Piazza del Popolo si è riempita per metà di militanti della Lega nord e manifestanti. Nella piazza, colorata di verde e bianco da bandiere e striscioni, spiccano le magliette autografate da Salvini con la scritta 'Renzi a casa', mantra della manifestazione alla quale sono stati invitati anche gli esponenti di Casapound arrivati in alcune centinaia. In piazza qualche cartello con l'immagine di Benito Mussolini. La foto che figura sui cartelloni ritrae il saluto romano del Duce. Accanto la scritta ''Salvini ti aspettavo''. Presenti in piazza anche alcuni rappresentanti del movimento ''Noi con Salvini'' provenienti dalla Sicilia e dalla Calabria e Flavio Tosi, il sindaco ''ribelle'' di Verona.

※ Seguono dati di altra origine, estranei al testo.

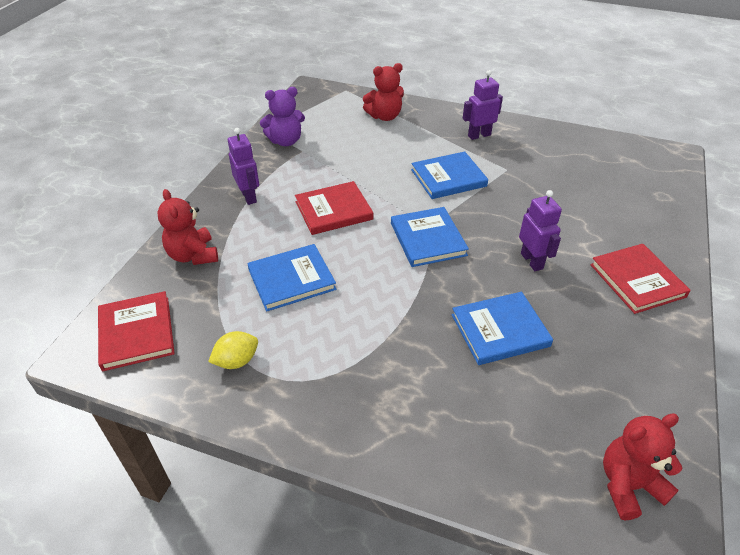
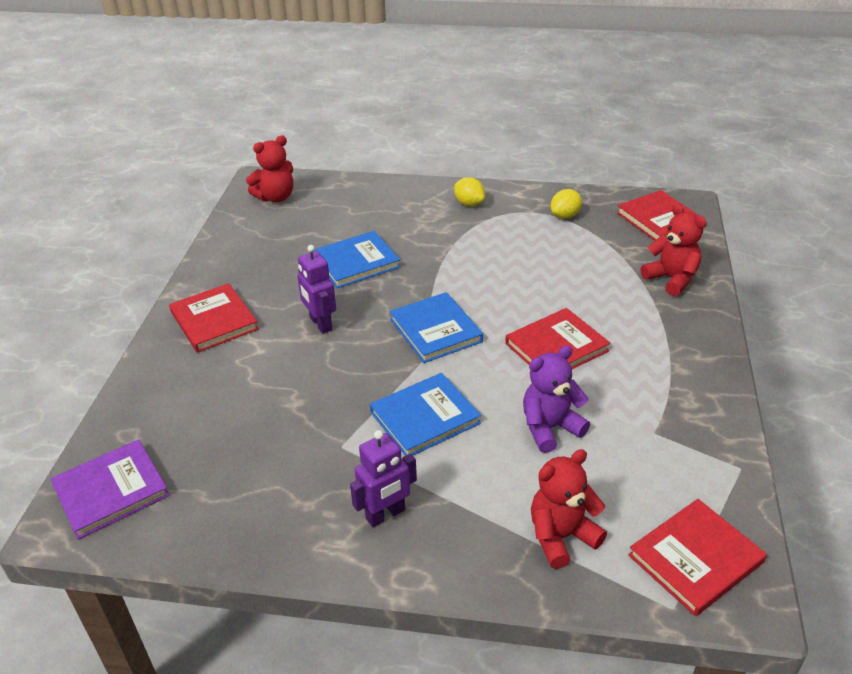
camera: 170 degrees right, 5 degrees down
purple robot [228,128,259,205] -> none
blue book [247,244,336,312] -> none
purple teddy bear [260,87,305,146] -> purple teddy bear moved to [523,346,590,453]
none -> purple book [50,439,170,540]
none -> yellow lemon [454,177,485,206]
none -> red book [628,499,767,616]

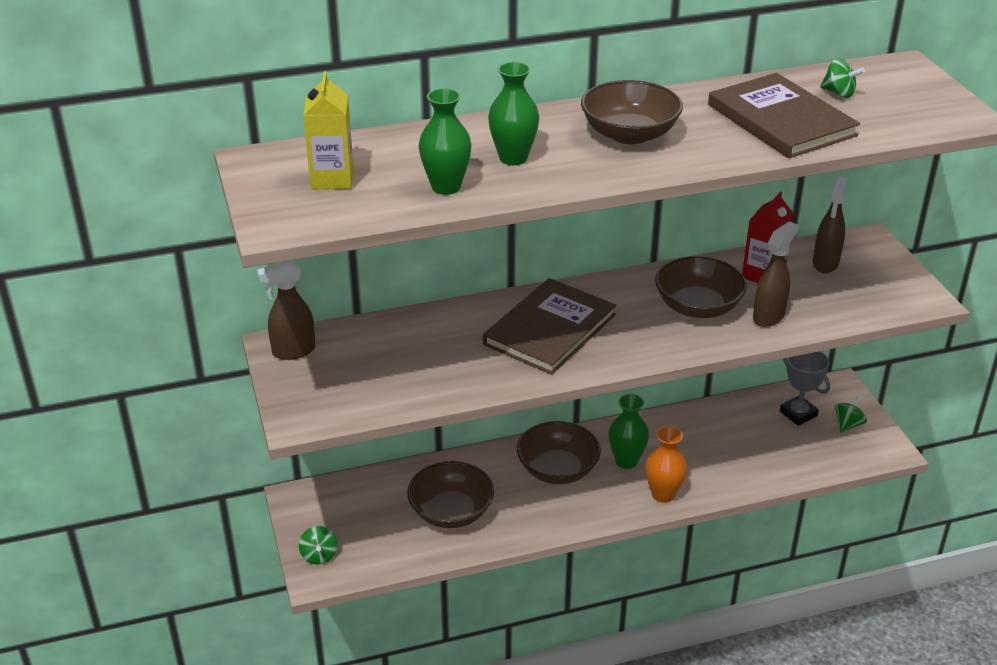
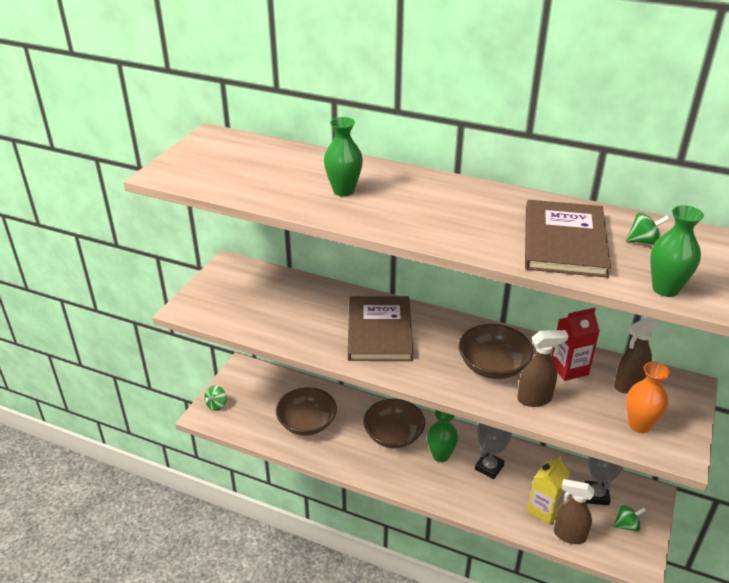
camera: 40 degrees right, 0 degrees up
brown spray bottle [257,261,315,360] -> brown spray bottle moved to [554,479,594,544]
yellow carton [303,71,354,190] -> yellow carton moved to [527,456,570,525]
green vase [419,88,472,195] -> green vase moved to [650,205,704,297]
brown book [483,278,616,375] -> brown book turned 75 degrees counterclockwise [348,296,413,361]
brown bowl [581,80,683,144] -> none
orange vase [645,426,687,503] -> orange vase moved to [626,362,670,433]
green spinning top [820,58,865,98] -> green spinning top turned 75 degrees counterclockwise [626,212,670,245]
none -> grey trophy [475,423,512,479]

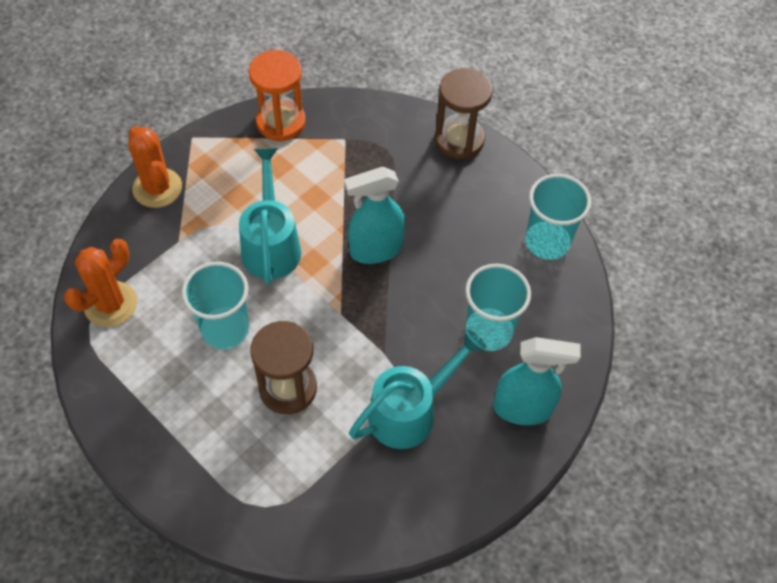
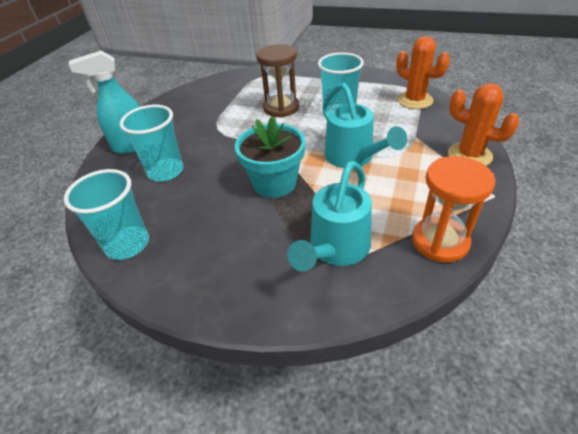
camera: 160 degrees right, 15 degrees down
orange cactus [64,239,137,327] -> orange cactus turned 60 degrees counterclockwise [396,36,450,109]
turquoise spray bottle [344,167,405,264] -> turquoise flower pot [235,116,305,198]
turquoise watering can [349,329,486,449] -> turquoise watering can moved to [287,161,372,272]
brown hourglass [435,68,493,159] -> none

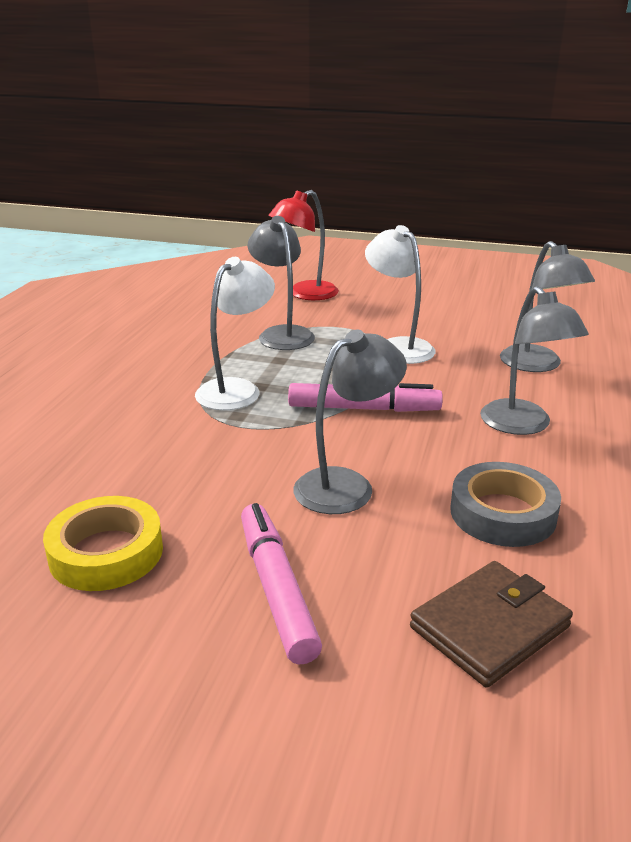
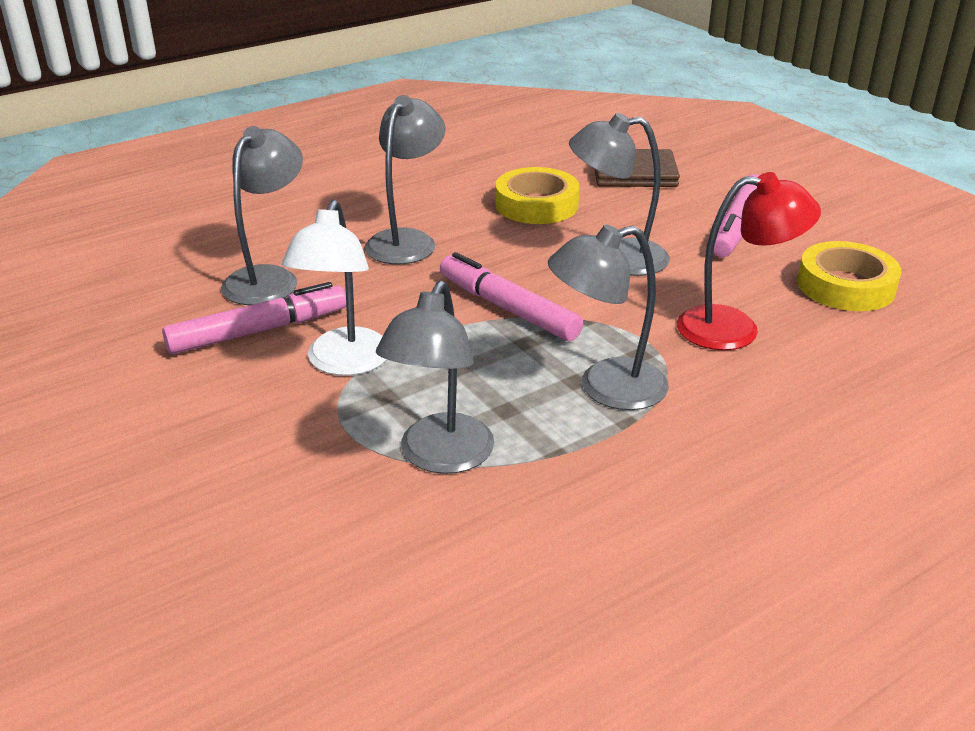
camera: 140 degrees left, 5 degrees up
white lamp [195,257,275,410] -> grey lamp [548,225,669,410]
red lamp [268,190,339,300] -> red lamp moved to [677,172,821,350]
grey tape [451,462,561,547] -> yellow tape [495,167,579,224]
none -> pink marker [162,282,346,354]

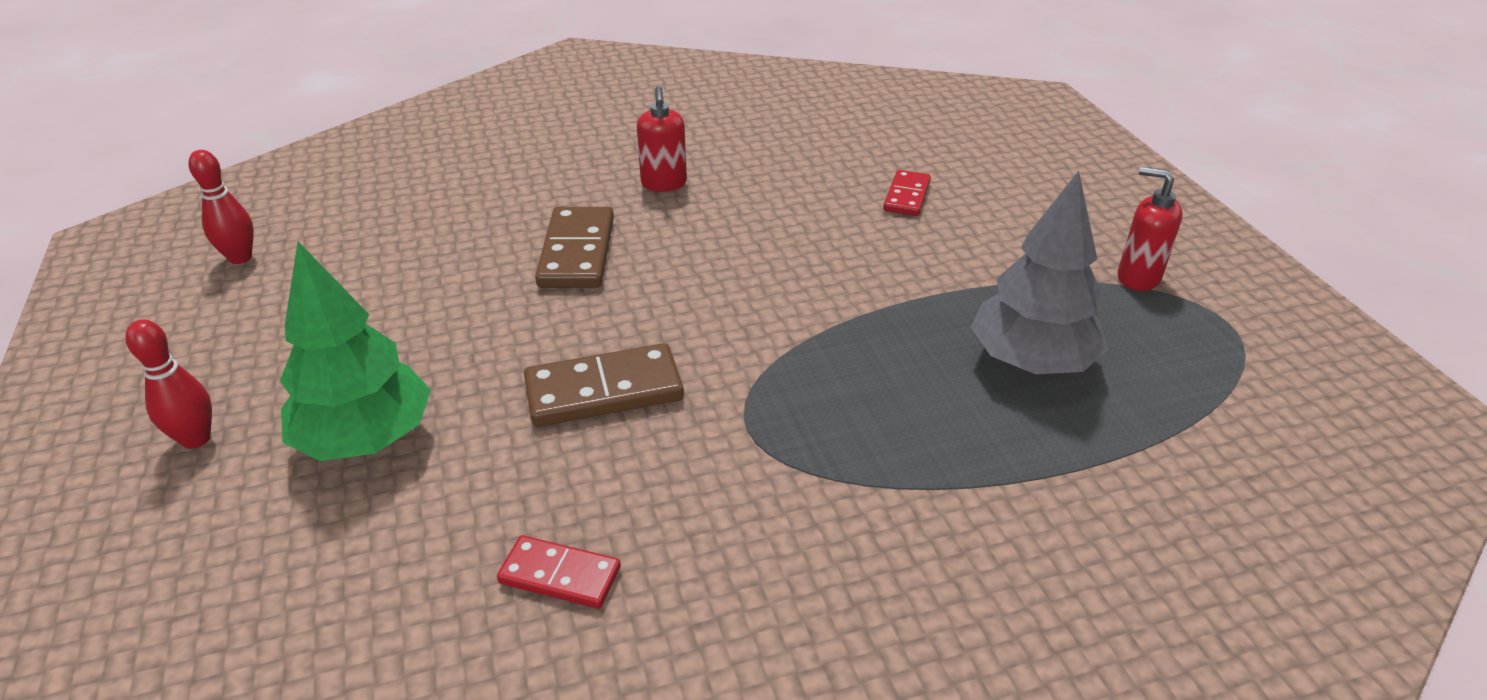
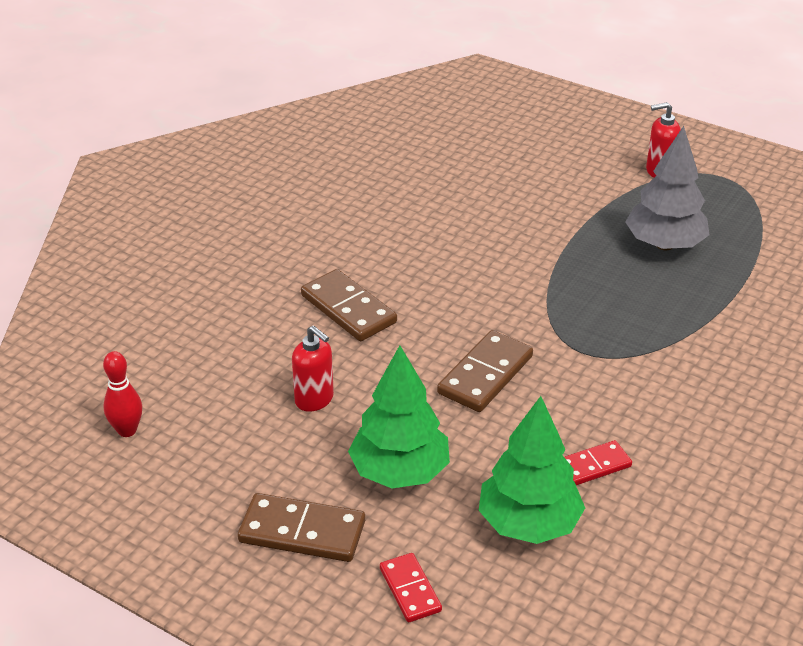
camera: 40 degrees left, 0 degrees up
red bowling pin [125,319,212,449] -> brown domino [238,493,365,562]
red soap dispenser [637,86,687,192] -> red soap dispenser moved to [292,325,334,412]
red domino [883,170,931,216] -> red domino moved to [380,553,442,622]
none -> green tree [478,396,585,544]

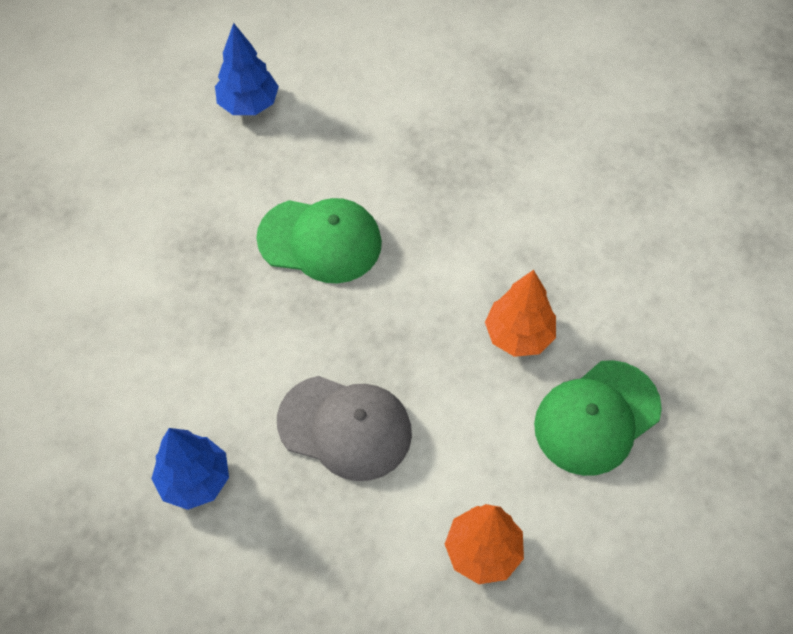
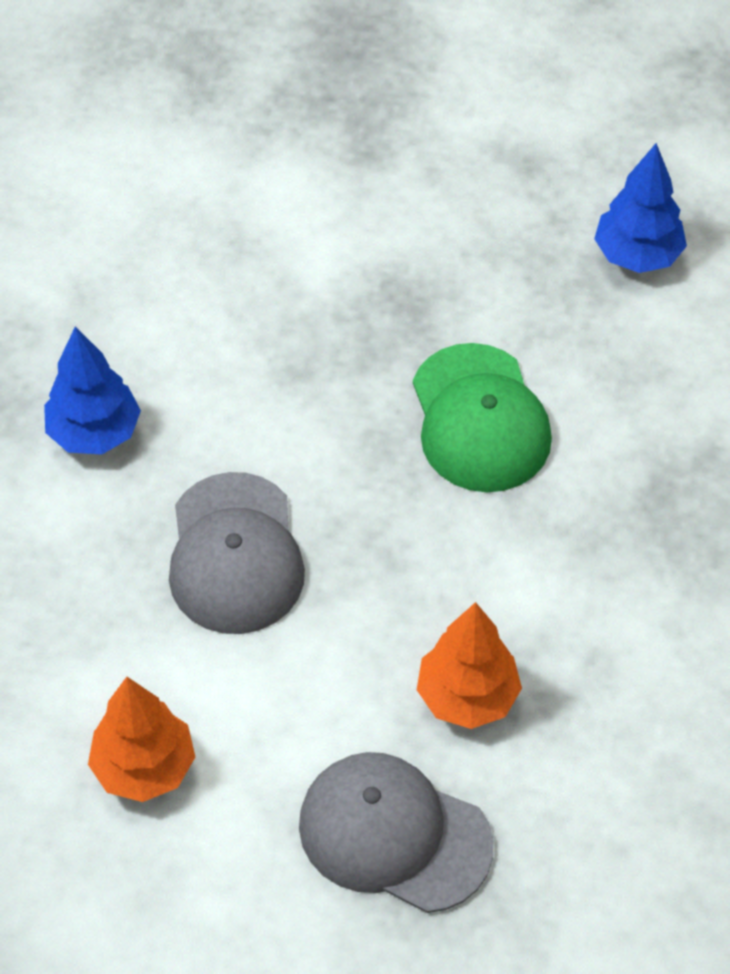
camera: 65 degrees right, 5 degrees down
green cap [534,360,662,476] -> grey cap [299,752,493,913]

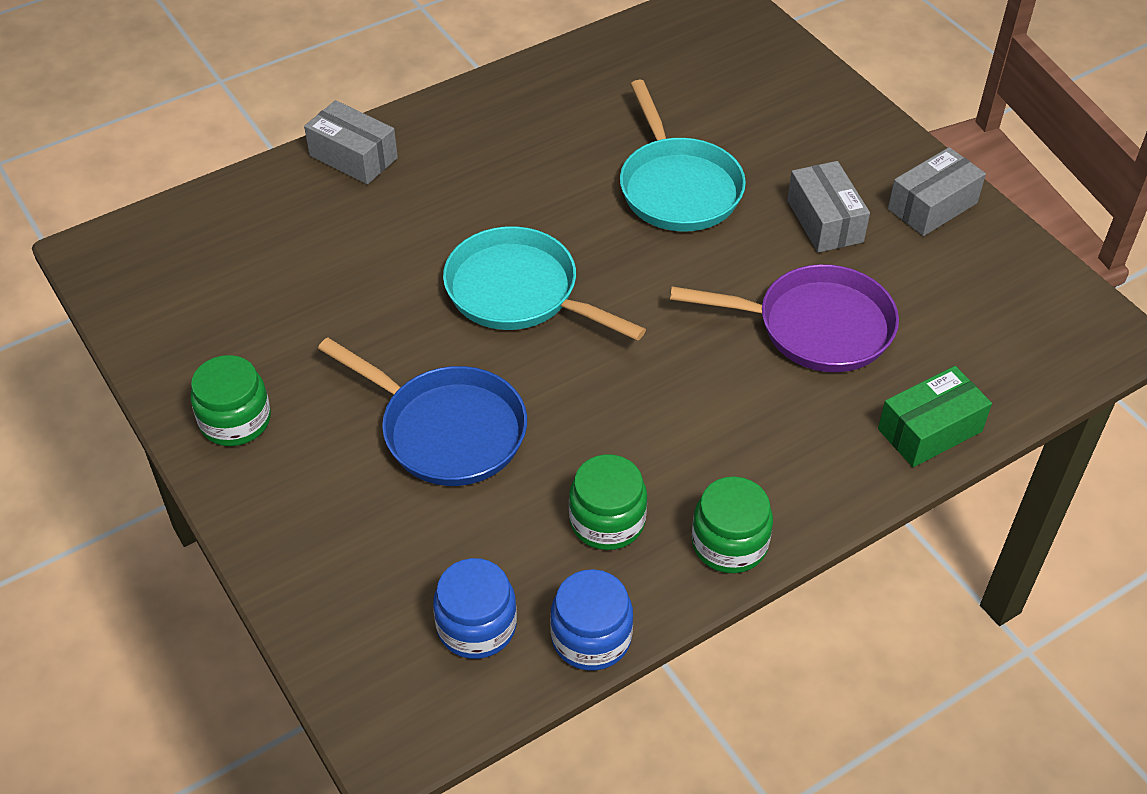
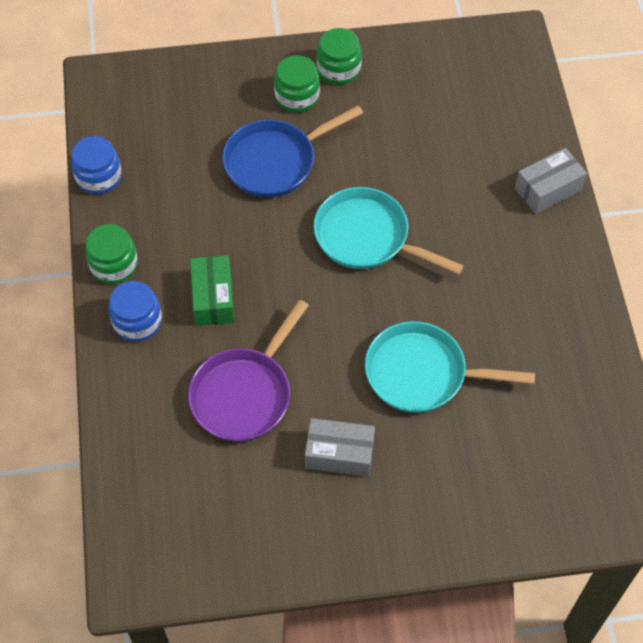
camera: 115 degrees right, 10 degrees up
blue jar [433,558,517,659] -> blue jar moved to [108,281,162,342]
turquoise pan [443,226,646,341] -> turquoise pan turned 120 degrees counterclockwise [314,187,464,274]
green jar [569,454,647,550] -> green jar moved to [274,55,320,112]
green box [878,366,992,467] -> green box moved to [190,255,234,326]
grey box [888,147,986,236] -> none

Casapound si è schierata a sostegno del leader della Lega. "Condividiamo ogni singola parola - ha detto dal palco di ''Renzi a casa'' il vice leader di Casapound Simone Di Stefano - del progetto di Matteo Salvini. Un progetto che si fonda su tre capisaldi: no euro, stop agli immigrati e gli italiani prima di tutto. Dunque noi sosteniamo assolutamente Salvini, l'unico leader da contrapporre a Renzi. Non ce ne sono altri e siamo convinti che uniti arriveremo presto alla vittoria".

Da piazza Vittorio è partito invece il corteo dei ''Mai con Salvini'' , la contromanifestazione che raccoglie tra gli altri i movimenti di lotta per la casa, i centri sociali, studenti, immigrati. In testa al corteo, scortato dalle forze dell'ordine in tenuta antisommossa, lo striscione "No alle politiche di austerità, no al governo Renzi. #MaiconSalvini. Roma non ti vuole". Al corteo anche un gommone con la scritta ''Roma ti respinge''. Tra le bandiere anche quelle No Tav.